------ Provided passage ------

Seychelles' Media Community Mourns Death of Veteran Journalist John Lablache

The media community in Seychelles is mourning the loss of a veteran journalist in the print media. John Lablache, 69, died on Saturday, November 14, at the Seychelles Hospital after going into a coma the week before.

According to family members, the father of four fell and hit his head on November 2, and went about his daily routine but collapsed the next day.

Lablache was the firstborn in a family of eight who moved from his birth island of Praslin to the main island of Mahe to further his studies at the Seychelles College, Jean Mark and Isabelle, Lablache's two eldest children, told SNA.

His career in journalism started in 1977 after completing his studies, when Lablache started working at the Information Services which was then based at the Radio Seychelles at Union Vale. He later joined Seychelles Nation. Throughout his career, Lablache worked for different newspapers: "Regar", "Today in Seychelles", "Victoria Times", Seychelles News Agency and "The People".

------

--- The task ---
Rewrite the passage about John Lablache starting at "Lablache was the" and ending at "children, told SNA.", putting "eldest child" in place of "firstborn". None of the items has any bearing on this.

------ Data shown ------

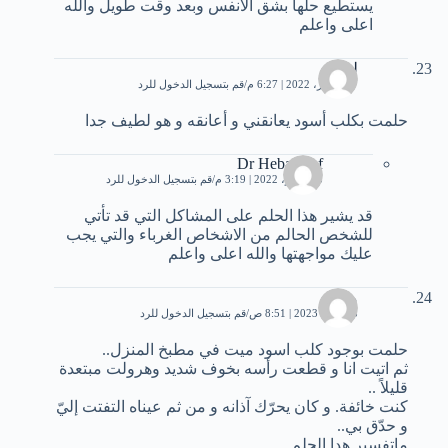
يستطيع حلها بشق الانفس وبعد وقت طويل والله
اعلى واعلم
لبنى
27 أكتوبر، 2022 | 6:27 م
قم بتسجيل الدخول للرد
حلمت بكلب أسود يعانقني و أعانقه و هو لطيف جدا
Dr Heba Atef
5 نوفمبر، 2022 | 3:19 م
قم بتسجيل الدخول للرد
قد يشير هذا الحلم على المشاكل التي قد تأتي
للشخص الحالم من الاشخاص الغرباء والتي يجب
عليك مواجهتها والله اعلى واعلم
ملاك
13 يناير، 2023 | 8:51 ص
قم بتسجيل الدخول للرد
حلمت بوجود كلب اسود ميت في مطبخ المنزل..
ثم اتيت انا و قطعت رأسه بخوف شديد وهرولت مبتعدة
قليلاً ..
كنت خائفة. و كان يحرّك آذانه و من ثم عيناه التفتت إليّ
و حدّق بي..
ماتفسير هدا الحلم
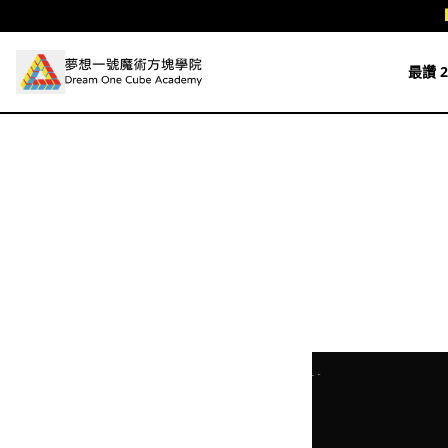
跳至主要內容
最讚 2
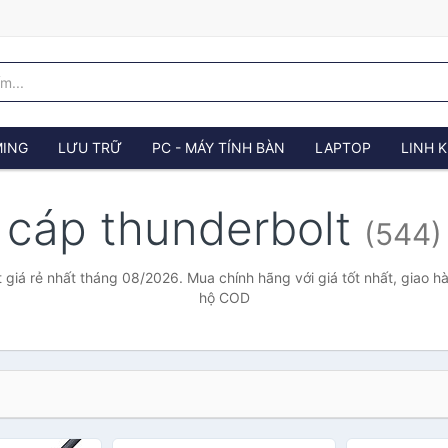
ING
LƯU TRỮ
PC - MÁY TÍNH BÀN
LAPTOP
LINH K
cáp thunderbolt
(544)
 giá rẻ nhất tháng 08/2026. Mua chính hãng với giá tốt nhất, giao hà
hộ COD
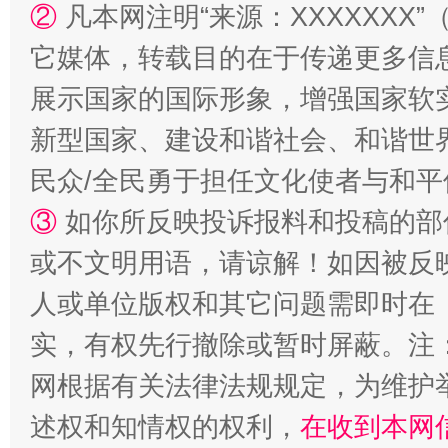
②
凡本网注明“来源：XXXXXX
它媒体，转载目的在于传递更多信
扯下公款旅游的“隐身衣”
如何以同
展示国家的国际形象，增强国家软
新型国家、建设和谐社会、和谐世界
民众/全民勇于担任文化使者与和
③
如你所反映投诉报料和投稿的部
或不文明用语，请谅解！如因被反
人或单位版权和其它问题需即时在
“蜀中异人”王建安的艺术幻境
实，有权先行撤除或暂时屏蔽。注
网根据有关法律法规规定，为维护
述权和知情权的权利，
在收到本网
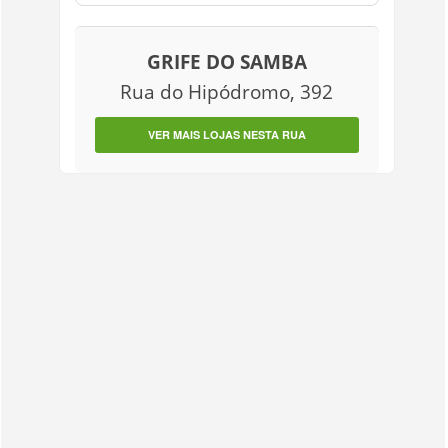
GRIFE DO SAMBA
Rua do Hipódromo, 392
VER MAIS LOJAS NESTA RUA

------
------ Data shown ------

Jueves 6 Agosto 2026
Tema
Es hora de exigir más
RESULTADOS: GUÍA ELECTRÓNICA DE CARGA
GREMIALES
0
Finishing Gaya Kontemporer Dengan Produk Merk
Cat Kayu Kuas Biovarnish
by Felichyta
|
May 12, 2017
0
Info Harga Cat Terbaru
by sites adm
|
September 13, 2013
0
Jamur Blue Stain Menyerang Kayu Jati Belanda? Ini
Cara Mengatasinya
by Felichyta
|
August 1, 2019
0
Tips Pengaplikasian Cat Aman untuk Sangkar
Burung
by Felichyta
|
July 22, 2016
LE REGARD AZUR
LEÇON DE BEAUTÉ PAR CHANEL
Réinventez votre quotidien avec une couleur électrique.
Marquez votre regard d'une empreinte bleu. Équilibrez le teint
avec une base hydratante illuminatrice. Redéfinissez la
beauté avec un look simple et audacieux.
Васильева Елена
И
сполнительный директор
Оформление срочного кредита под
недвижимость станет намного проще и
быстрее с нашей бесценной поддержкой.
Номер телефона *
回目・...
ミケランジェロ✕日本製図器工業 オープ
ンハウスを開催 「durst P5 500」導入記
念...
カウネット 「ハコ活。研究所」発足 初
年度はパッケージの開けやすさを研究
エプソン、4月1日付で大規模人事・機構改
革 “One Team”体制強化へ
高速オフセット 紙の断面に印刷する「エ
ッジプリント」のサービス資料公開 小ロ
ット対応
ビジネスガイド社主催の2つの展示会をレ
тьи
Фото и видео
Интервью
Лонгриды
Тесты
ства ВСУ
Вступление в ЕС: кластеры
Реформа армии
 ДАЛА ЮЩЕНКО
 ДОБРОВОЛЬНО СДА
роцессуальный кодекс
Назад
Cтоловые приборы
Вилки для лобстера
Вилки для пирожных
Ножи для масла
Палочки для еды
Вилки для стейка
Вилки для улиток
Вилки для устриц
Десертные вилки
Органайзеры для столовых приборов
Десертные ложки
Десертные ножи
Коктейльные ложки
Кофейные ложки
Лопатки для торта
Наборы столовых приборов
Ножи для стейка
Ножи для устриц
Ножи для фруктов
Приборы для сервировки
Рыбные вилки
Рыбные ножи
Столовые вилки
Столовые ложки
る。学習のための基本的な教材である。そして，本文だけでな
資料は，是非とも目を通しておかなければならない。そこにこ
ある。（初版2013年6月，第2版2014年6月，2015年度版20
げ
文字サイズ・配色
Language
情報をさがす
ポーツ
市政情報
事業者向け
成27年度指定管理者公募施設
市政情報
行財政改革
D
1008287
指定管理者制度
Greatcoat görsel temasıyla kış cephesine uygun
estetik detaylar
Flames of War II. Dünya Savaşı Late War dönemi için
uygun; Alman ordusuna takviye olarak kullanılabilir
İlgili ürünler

------
------ Data shown ------

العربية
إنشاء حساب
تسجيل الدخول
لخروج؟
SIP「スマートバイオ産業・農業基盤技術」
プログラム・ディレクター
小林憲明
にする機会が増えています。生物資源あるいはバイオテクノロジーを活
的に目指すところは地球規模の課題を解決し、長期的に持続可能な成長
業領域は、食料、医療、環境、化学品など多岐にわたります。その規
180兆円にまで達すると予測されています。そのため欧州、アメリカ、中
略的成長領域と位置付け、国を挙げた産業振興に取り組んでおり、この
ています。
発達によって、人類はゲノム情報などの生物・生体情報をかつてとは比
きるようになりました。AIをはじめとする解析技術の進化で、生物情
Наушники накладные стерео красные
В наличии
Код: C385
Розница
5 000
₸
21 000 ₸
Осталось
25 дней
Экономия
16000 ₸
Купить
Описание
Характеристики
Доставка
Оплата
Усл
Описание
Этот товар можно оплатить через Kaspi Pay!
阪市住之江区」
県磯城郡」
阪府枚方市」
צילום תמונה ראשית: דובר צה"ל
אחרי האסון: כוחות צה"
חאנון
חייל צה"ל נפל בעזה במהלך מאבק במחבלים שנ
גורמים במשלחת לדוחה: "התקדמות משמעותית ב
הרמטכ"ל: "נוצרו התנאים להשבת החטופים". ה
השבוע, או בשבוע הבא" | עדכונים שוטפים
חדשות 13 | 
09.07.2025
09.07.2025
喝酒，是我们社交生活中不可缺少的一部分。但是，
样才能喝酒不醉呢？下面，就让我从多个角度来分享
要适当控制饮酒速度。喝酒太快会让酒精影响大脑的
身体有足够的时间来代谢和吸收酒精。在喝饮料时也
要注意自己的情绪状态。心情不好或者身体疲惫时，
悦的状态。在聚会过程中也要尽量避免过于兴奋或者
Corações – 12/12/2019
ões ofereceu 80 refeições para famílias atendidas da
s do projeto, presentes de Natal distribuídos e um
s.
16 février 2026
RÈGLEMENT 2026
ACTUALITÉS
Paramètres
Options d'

------

--- Solution ---
Lablache was the eldest child in a family of eight who moved from his birth island of Praslin to the main island of Mahe to further his studies at the Seychelles College, Jean Mark and Isabelle, Lablache's two eldest children, told SNA.